- Venue: Lake Sava
- Location: Belgrade, Serbia
- Dates: 5 September – 8 September
- Competitors: 12 from 3 nations
- Winning time: 6:29.42

Medalists
| gold medal | Luca Borgonovo Nicolò Demiliani Pietro Ruta Matteo Tonelli | Italy |
| silver medal | Max von Bülow Simon Klüter Fabio Kress Joachim Agne | Germany |

= 2023 World Rowing Championships – Men's lightweight quadruple sculls =

The men's lightweight quadruple sculls competition at the 2023 World Rowing Championships took place at Lake Sava, in Belgrade.

==Schedule==
The schedule was as follows:

| Date | Time | Round |
|---|---|---|
| Tuesday 5 September 2023 | 14:31 | Heats |
| Friday 8 September 2023 | 15:37 | Final |

All times are Central European Summer Time (UTC+2)

==Results==
===Preliminary round===
All boats advanced to the final.

·····

**GOAL:**
Could you pick up the article on the 2023 men's lightweight quadruple sculls and write on from its last sentence? The records play no part here.

**INFORMATION SUPPLIED:**
·····

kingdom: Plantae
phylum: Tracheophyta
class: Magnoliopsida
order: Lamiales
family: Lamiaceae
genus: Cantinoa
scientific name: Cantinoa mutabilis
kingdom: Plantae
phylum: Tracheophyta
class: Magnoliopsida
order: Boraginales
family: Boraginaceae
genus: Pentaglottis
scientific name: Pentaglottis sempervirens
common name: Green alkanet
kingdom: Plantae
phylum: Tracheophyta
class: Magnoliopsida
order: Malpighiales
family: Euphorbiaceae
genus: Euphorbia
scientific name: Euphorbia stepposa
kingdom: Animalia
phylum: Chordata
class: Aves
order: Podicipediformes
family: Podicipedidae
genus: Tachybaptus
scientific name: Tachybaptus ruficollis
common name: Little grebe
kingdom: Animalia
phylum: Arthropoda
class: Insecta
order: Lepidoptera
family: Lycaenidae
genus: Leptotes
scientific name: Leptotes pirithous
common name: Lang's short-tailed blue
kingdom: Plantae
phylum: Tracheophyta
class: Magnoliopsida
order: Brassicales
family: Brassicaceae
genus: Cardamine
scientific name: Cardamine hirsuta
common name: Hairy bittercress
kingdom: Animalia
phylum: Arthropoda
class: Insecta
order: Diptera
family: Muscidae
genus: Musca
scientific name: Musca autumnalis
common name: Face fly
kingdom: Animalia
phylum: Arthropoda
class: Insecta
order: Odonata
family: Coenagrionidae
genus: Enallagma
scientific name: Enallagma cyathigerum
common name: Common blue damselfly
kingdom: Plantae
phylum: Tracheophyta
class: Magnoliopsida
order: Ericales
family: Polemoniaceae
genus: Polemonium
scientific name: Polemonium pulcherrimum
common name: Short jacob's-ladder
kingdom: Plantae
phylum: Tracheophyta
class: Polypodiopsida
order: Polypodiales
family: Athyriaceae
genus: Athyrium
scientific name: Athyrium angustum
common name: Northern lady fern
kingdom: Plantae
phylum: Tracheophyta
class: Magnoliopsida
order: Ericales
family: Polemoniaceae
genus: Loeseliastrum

·····

**REPLY:**
| Rank | Rower | Country | Time | Notes |
|---|---|---|---|---|
| 1 | Luca Borgonovo Nicolò Demiliani Pietro Ruta Matteo Tonelli | Italy | 6:15.88 | F |
| 2 | Max von Bülow Simon Klüter Fabio Kress Joachim Agne | Germany | 6:23.15 | F |
| 3 | Bernard Aparicio Ian Richardson Casey Howshall Jamie Copus | United States | 6:23.55 | F |

===Final===
The final determined the rankings.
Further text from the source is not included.